Findings made in the past few years reveal that human skin, oesophageal and
lung cells show high levels of mosaicism. Approximately one-quarter of skin
cells, for example, harbour many precancerous mutations that only rarely turn
into tumours14,15.
It is unclear
what gives cancerous cells the advantage when tumours do form. If researchers
can learn how to subdue supercompetitors or blunt cancer cells’ ability to
compete, they might be able to turn that against cancer.
Conversely, stem
cells might need to gain a competitive edge if they are to replace aged or
diseased tissue for an organ makeover. Villa del Campo says that clinicians are
already considering how to enhance patient-derived cardiac stem cells to
efficiently replace cells that have been damaged by heart attacks or disease.
What started as
modest observations in minuscule fruit-fly larvae has exposed the primal
cellular battles that could usher in a new era of cell-based medicine.
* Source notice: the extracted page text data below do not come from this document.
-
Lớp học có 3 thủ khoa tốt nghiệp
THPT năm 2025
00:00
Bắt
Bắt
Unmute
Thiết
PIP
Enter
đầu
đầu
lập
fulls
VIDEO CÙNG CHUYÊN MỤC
The
process has scientists buzzing, but it remains mysterious.
“Cell competition
might be a general process to remove any undesirable cell that should not be
there,” says Morata, after returning from a one-day meeting in Lausanne,
Switzerland devoted to competition in September.
Now 74, he’s
thrilled that work he essentially shelved more than 40 years ago is gaining new
life and that the competition is heating up. “It’s really exciting.”